No public proof-of-concept code is available. The vulnerability mechanism is described in the upstream patch, which is referenced in the Kernel Git Commit Details and the companion Kernel Git Commit Details.
Detection Methods for CVE-2026-43443
Indicators of Compromise
- Kernel oops or panic messages referencing acp_card_rt5682_init or acp_card_rt5682s_init in dmesg or /var/log/kern.log
- Stack traces showing fault addresses inside clock core functions (clk_set_rate, clk_prepare_enable, __clk_get_hw) following ASoC AMD ACP probe
- Audio subsystem initialization failures on AMD platforms with Realtek RT5682/RT5682s codecs
Detection Strategies
- Inventory running kernel versions across Linux endpoints and servers and correlate against the fixed versions documented in the upstream stable trees
- Monitor kernel ring buffers for ASoC subsystem errors and unexpected reboots tied to audio driver initialization
- Track package management events for kernel updates to confirm patched builds are deployed
Monitoring Recommendations
- Centralize journald and dmesg logs through a SIEM to surface repeated kernel oops events referencing the AMD ACP driver
- Alert on kernel crash dumps under /var/crash/ or systemd-coredump artifacts originating from audio subsystem probes
- Review hardware reliability telemetry on AMD laptops and workstations for unexplained kernel-mode crashes during boot
How to Mitigate CVE-2026-43443
Immediate Actions Required
- Apply the upstream Linux kernel patches referenced in the NVD entry to all affected systems
- Update to a distribution kernel that incorporates both commits 0cee68fb7f4c and 30c64fb98399
- Validate audio subsystem behavior after patching on AMD platforms using RT5682 and RT5682s codecs
Patch Information
The fix is delivered through two upstream commits.
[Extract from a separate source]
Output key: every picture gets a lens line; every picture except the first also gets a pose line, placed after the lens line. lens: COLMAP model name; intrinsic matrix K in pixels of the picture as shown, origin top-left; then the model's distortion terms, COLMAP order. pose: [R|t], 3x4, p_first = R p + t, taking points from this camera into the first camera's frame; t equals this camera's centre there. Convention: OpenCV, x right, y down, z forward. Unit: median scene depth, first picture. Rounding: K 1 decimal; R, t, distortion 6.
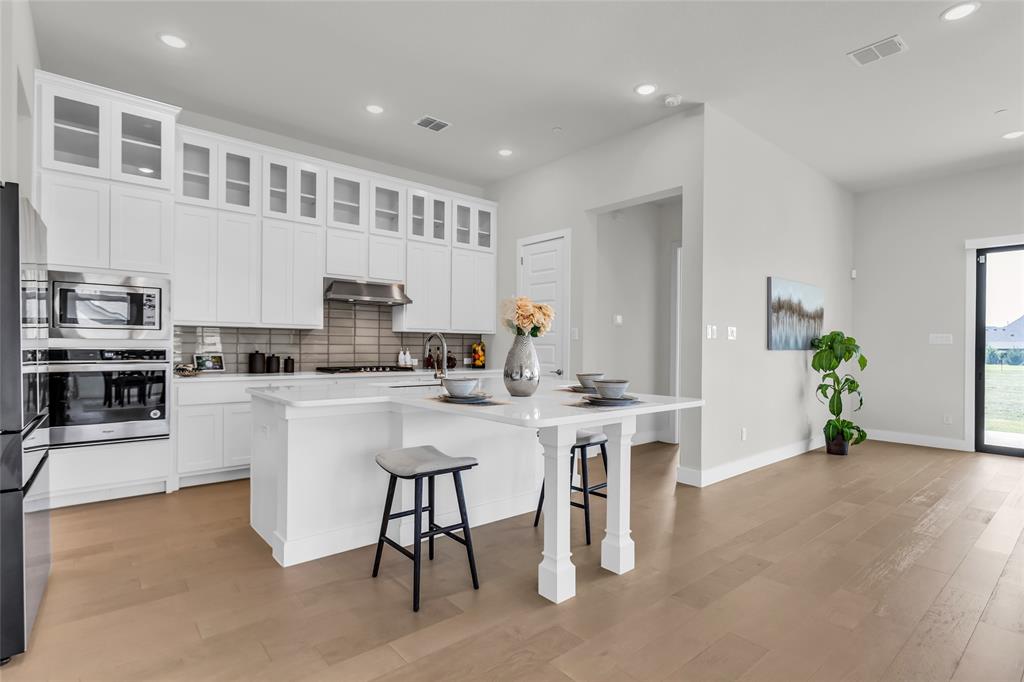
lens RADIAL K [[494.7, 0, 510.4], [0, 494.7, 349.8], [0, 0, 1]] dist [-0.000398, 0.001680]
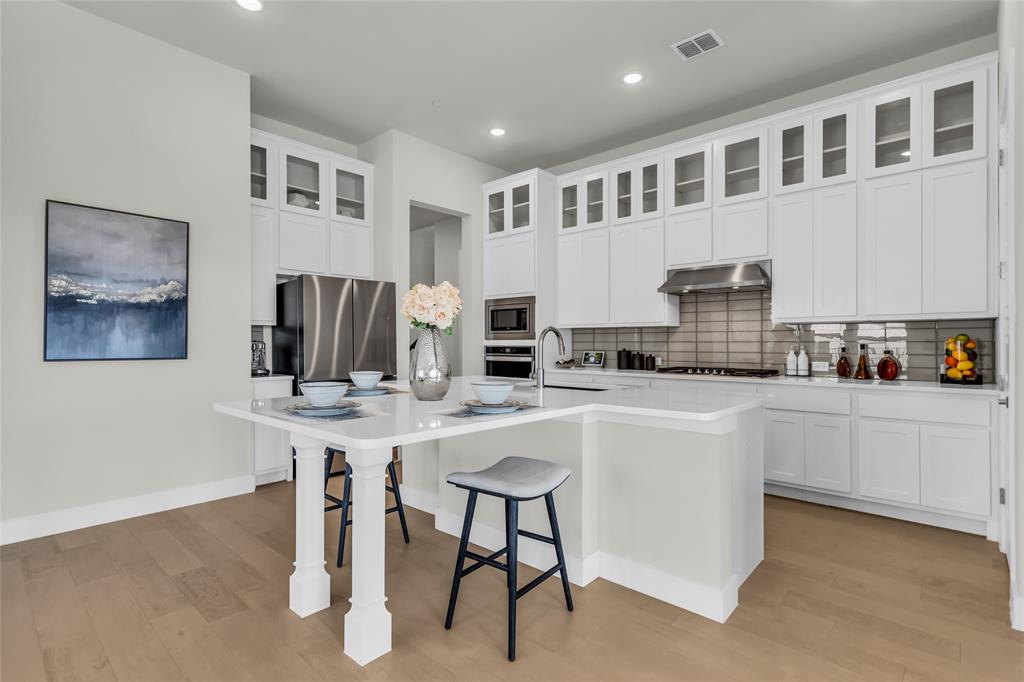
lens RADIAL K [[490.3, 0, 508.7], [0, 490.3, 337.9], [0, 0, 1]] dist [-0.002031, -0.000429]
pose [[0.124970, -0.019417, -0.991971, 0.495630], [-0.005202, 0.999782, -0.020225, 0.001362], [0.992147, 0.007688, 0.124841, 0.582665]]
The patch converts clk_get() calls to devm_clk_get() so the kernel manages clock release automatically, and it adds IS_ERR() checks immediately after each clock acquisition. See the Kernel Git Commit Details and Kernel Git Commit Details for the authoritative source changes. Distribution maintainers backport these commits to supported stable kernel branches.
Workarounds
- Blacklist the snd_soc_acp_mach module on affected systems where audio is not required, preventing the vulnerable initialization paths from executing
- Disable audio in firmware (BIOS/UEFI) on headless deployments that do not need the AMD ACP subsystem
- Restrict physical and local administrative access to reduce the chance of triggering hardware states that produce clock acquisition failures
# Example: blacklist the AMD ACP machine driver until kernel is patched
echo "blacklist snd_soc_acp_mach" | sudo tee /etc/modprobe.d/blacklist-acp-mach.conf
sudo update-initramfs -u
# Verify the running kernel version after patching
uname -r
Disclaimer: This content was generated using AI. While we strive for accuracy, please verify critical information with official sources.